§ **WORK TO COMPLETE**
Leave the pictures out and reproduce all the entries word for word.

§ **SUPPLIED MATERIAL**
--- --- ---
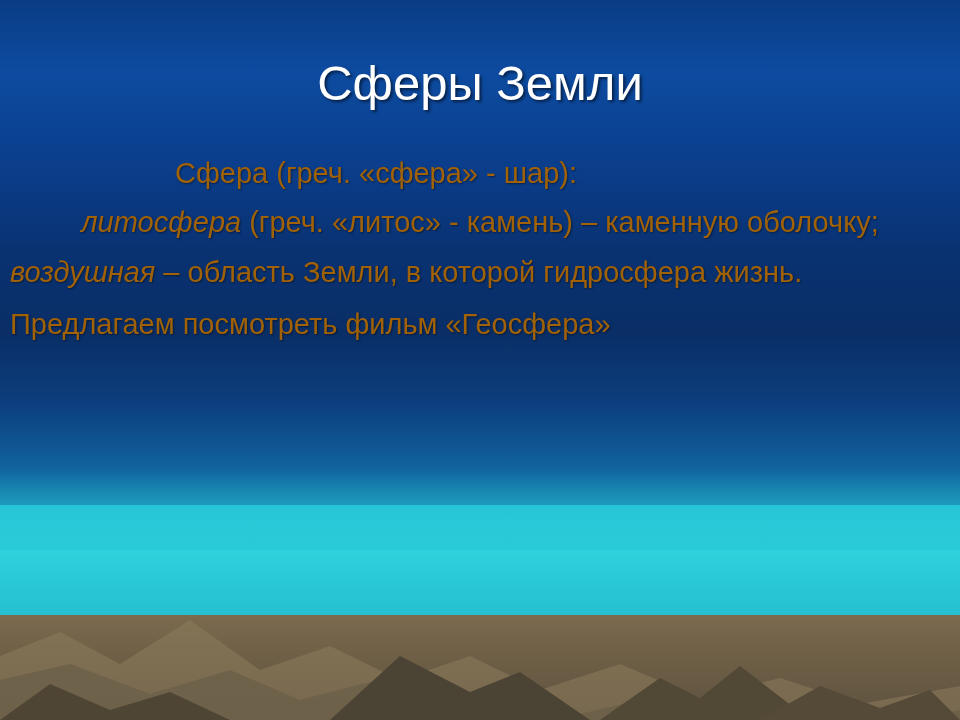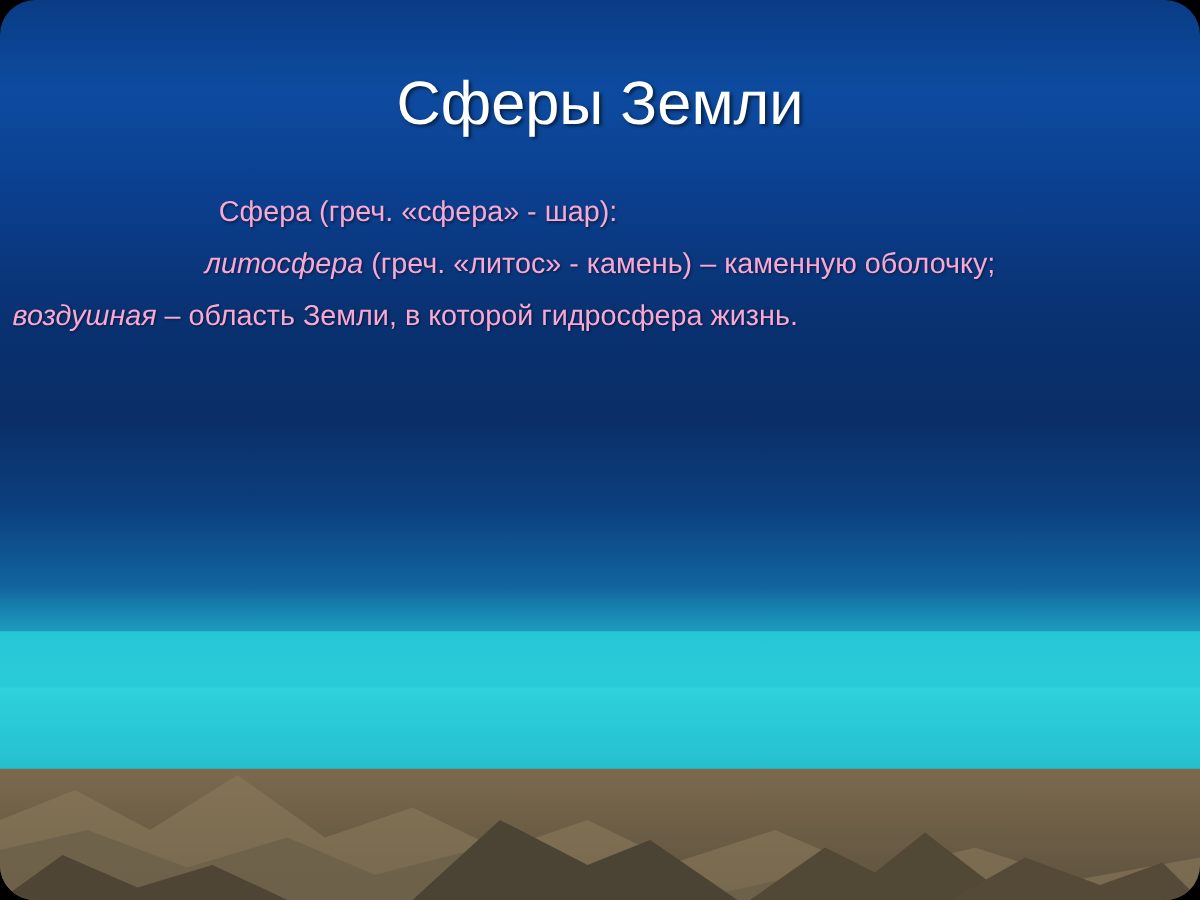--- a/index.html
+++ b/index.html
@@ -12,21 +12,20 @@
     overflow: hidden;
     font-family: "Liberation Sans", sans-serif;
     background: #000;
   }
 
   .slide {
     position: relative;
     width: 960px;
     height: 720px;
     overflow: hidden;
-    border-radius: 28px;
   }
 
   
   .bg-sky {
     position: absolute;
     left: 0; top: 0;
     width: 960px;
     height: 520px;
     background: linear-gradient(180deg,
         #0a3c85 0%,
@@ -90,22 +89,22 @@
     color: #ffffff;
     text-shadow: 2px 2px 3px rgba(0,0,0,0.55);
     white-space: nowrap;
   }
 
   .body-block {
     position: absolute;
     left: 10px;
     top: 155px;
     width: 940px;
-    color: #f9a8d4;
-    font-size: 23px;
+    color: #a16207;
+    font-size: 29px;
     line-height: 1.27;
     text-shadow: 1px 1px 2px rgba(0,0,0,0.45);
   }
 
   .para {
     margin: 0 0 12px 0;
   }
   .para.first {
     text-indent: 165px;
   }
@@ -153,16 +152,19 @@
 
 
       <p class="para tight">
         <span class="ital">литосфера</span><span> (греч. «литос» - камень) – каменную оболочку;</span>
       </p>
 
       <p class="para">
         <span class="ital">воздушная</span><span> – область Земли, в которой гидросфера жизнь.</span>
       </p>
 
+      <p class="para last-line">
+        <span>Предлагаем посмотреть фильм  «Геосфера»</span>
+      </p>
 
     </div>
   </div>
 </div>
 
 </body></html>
--- --- ---
§ **RESULT FOR THIS EXERCISE**
--- a/index.html
+++ b/index.html
@@ -12,21 +12,20 @@
     overflow: hidden;
     font-family: "Liberation Sans", sans-serif;
     background: #000;
   }
 
   .slide {
     position: relative;
     width: 960px;
     height: 720px;
     overflow: hidden;
-    border-radius: 28px;
   }
 
   
   .bg-sky {
     position: absolute;
     left: 0; top: 0;
     width: 960px;
     height: 520px;
     background: linear-gradient(180deg,
         #0a3c85 0%,
@@ -90,22 +89,22 @@
     color: #ffffff;
     text-shadow: 2px 2px 3px rgba(0,0,0,0.55);
     white-space: nowrap;
   }
 
   .body-block {
     position: absolute;
     left: 10px;
     top: 155px;
     width: 940px;
-    color: #f9a8d4;
-    font-size: 23px;
+    color: #a16207;
+    font-size: 29px;
     line-height: 1.27;
     text-shadow: 1px 1px 2px rgba(0,0,0,0.45);
   }
 
   .para {
     margin: 0 0 12px 0;
   }
   .para.first {
     text-indent: 165px;
   }
@@ -153,16 +152,19 @@
 
 
       <p class="para tight">
         <span class="ital">литосфера</span><span> (греч. «литос» - камень) – каменную оболочку;</span>
       </p>
 
       <p class="para">
         <span class="ital">воздушная</span><span> – область Земли, в которой гидросфера жизнь.</span>
       </p>
 
+      <p class="para last-line">
+        <span>Предлагаем посмотреть фильм  «Геосфера»</span>
+      </p>
 
     </div>
   </div>
 </div>
 
 </body></html>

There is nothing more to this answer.